Auch das Krankenhaus selbst (bzw. die Krankenhäuser, der Film wurde in acht gedreht, die zu einem Komplex verschmelzen) kann als Körper gedeutet werden, mit Innen- und Außenbereich. Hier wird die beschriebene Erfahrung mit Außen- und Innenaufnahmen des menschlichen Körpers gespiegelt. Im Keller des Krankenhauses, auf dem Dach auch, Außen und an den Übergangsorten, findet das Soziale seinen Platz, das Irrationale. Da wird getanzt zu „I will survive“ und „Blue Monday“, die Wände sind vollgeschmiert mit pornographischen Karikaturen. Zu Beginn des Films sehen wir einen Hund durch den Keller laufen, auch das ist ein Körper, ein anderer. Und auch das Krankenhaus hat Gänge, Adern und Schächte, durch die die Kamera gemeinsam mit der Rohrpost rauscht, nicht unähnlich der Innenaufnahmen des menschlichen Körpers.

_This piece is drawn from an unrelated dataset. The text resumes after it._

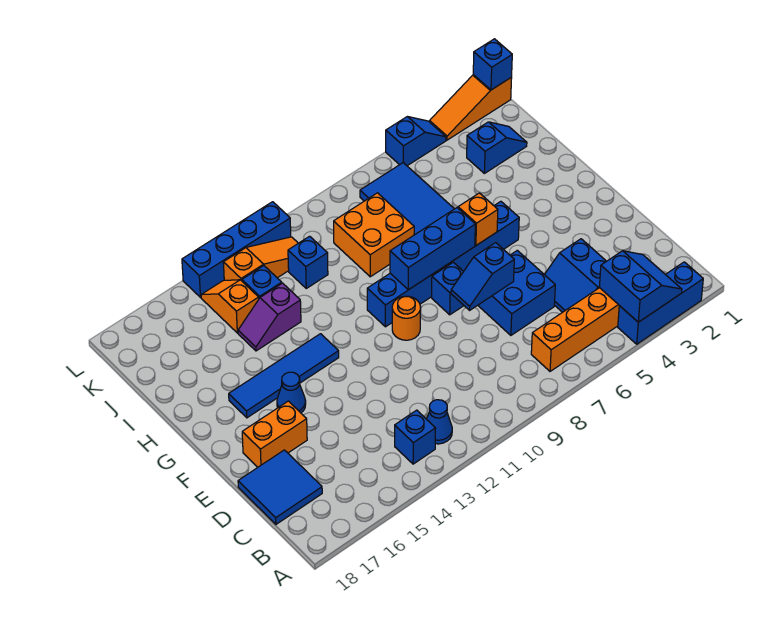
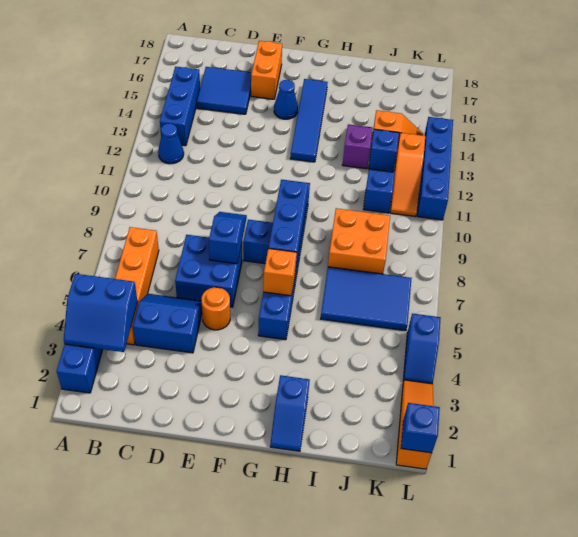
blue brick B13 level 1 -> blue brick B13:B15 level 1
blue tile C17:D18 level 1 -> blue tile C15:D16 level 1
orange round brick F10 level 1 -> orange round brick E5 level 1
blue slope J2:J3 level 1 top 3 -> blue slope H1:H2 level 1 top 2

Erweitert man den Blick noch weiter, mag das Krankenhaus gar als Organ erscheinen, als System neben anderen Systemen, die gemeinsam zum Funktionieren einer Gesellschaft beitragen und je nach Gesundheitszustand gut laufen oder eben nicht so, dann bedarf es eines Eingriffs, dann muss etwas abgesaugt oder hineingespritzt werden in das Krankenhaus. Aber vielleicht muss man den Blick gar nicht so weit öffnen, vielleicht reicht auch der Blick auf sich selbst im Kino sitzend. Auch man selbst ist ein Körper, der mit anderen Körpern in einem Raum hockt – all diese Körper nach außen gerichtet, alle schauen sie auf die Leinwand und damit dann doch wieder ins eigene Innere.